Похоронила ее Татьяна Спиридоновна, на сырой могилке крест поставила, упокоила старую, измытарившуюся в жизни, в хвори старуху. А на похоронах сама простудилась. Все перемогала — ив школу, и в лазарет ходила: и ребят жалко оставить, и там без нее плохо будет, привыкнули к ней. Но, видно свой черед не переступишь, а, ведь, раньше-то как хворала, и ничего, а тут свалилась и больше не поднялась.
И вот она, безбожная и бескрестная, проснулась однажды в то-светном дне, душа человеческая, сестра усердная, чтобы и там, где нет печали и нет воздыхания, быть среди страждущих и мечтать о чуде, о рае, о правде. И неужто душа ее во тьму сокроется и сердце ее погаснет? Или и бескрестная, с истинным Христом в сердце, там расцветет она сердцем, как цветы полевые, как звезды небесные, радовать необрадованных и утешать безутешных.
1915 г.
Чайничек *
На Бассейной дворник купал собаку.
Дворник выкатил со двора кишку на тротуар, привинтил кишку, открыл кран и пустил поливать камни. Тут подвернулась собака — брызнуло в собаку, другая бы убежала, а эта хапнула ртом и стала. Дворник еще надбавил, а она опять ловит: должно быть, здорово пропарилась, бедняга, и пить очень хотелось. Камням тоже попить хотелось…
Дворник купал собаку.
Прохожие щерились, облизывались, вытирали пот, — одобряли собаку: наставит дворник кишку да холодным как пустит, а она — хап! — знай себе, ловит. Распаренные и очумелые, высовывались из трамваев, кивали и подмигивали собаке, и было очень весело, глядя на собаку.
Павел Герасимович Воробушкин, проходя по Бассейной, застал немало всяких любопытных.
Собака тем временем насытилась и не прочь была убежать куда на солнышко. Да, конечно! — пора было отпустить собаку и приняться за мостовую — за камни, которым тоже попить хотелось, но уж ее, голубушку, держали.
Дворник купал собаку.
Дворник сердился — собака рвалась: вот вырвется и, пронятая до кости, всех перекусает.
Никто не понимал, да и мудрено было понять, как это так возможно в такую жару и от холодной воды отбиваться, и все были на стороне дворника, лютевшего на собаку.

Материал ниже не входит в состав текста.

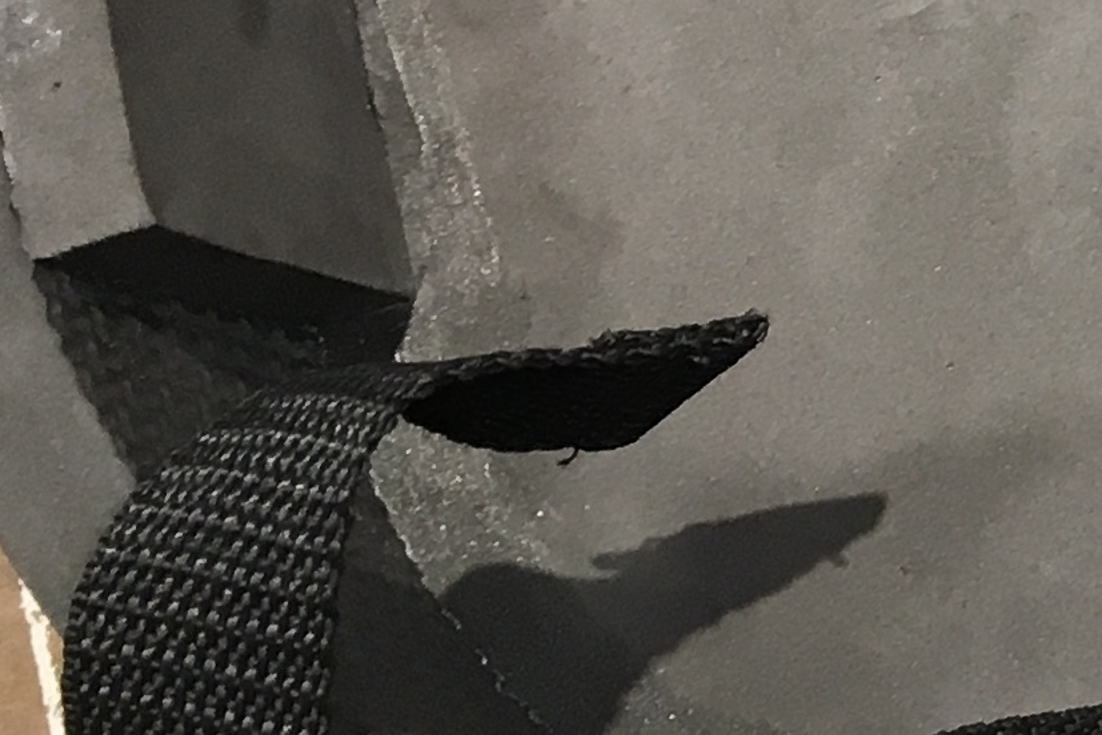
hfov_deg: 11.8
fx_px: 4501
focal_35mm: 147
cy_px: -188
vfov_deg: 9.2
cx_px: 2513
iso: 50
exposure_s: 1/30
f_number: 2.2
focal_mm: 4.15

Воробушкин, по душе жалостливый, хоть и пожалел собаку, — ну, что бы такое было, если бы так с человеком мудровали! — но своя неутоленная жажда и духота мостовая так и его одолевали, что не мог он, и жалея, не сочувствовать дворнику — доля промокшей до кости собаки была завиднее и его доли и доли дворника, ярившегося не от чего, как от этой жары невозможной.
А уж дворник расплевался с собакой — черт с ней, с собакой! — переменил руку, да как пустит, только носом зашмыргали.

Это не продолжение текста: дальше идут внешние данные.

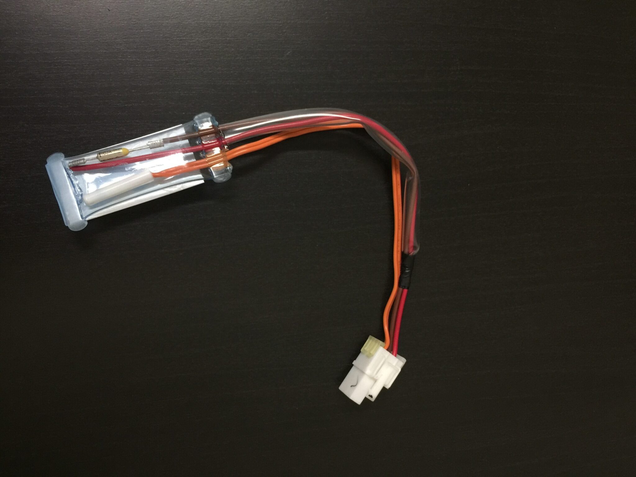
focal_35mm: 29
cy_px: 238
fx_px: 533
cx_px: 318
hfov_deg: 61.7
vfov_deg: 48.2
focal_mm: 4.15
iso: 125
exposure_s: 1/17
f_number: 2.2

С тем Воробушкин и пошел к себе на Дегтярную чай пить.
Павел Герасимович Воробушкин человек одинокий и служба его маленькая и сам он такой, что такому и в добровольцы откажут. Служба Воробушкина маленькая и по нынешним временам жизнь трудная: сами знаете, розанчик вчерашний к утреннему чаю себе положишь на конфорку, а он и проваливается! Служба маленькая — место незначительное, а связи немалые — большие заправилы и все приятели Павла Герасимовича! Как сказать, свинеет что ли человек, коли посчастливится ему, или по природе своей так уж человек и родится со свинячьей склонностью, проявляющейся в жизни человека при благоприятных обстоятельствах, — ведь, какие приятели: и душа нараспашку и совет твой выслушает, а то, что вчерашний вот розанчик разогревать на конфорке приходится, этого как-то никто не замечает, или и замечают, да толку-то от замечаний нет; и на службе Воробушкин который год все на одном и том же месте: понижать не понижают, но и повышения не полагается.
С начала войны, — когда взяли Воробушкина квартирного хозяина — прапорщика, и хозяйка докторша «Савл», гнавшая всю жизнь мужнину лампадку, затеплила ее в углу, неугасимую — война поглотила все его существо: на службе и дома, в комнатенке своей на Дегтярной, он только и держал в памяти то страшное человеческое, не по-человеческому заваренное, дело, к которому ни человеку, ни зверю немыслимо привыкнуть.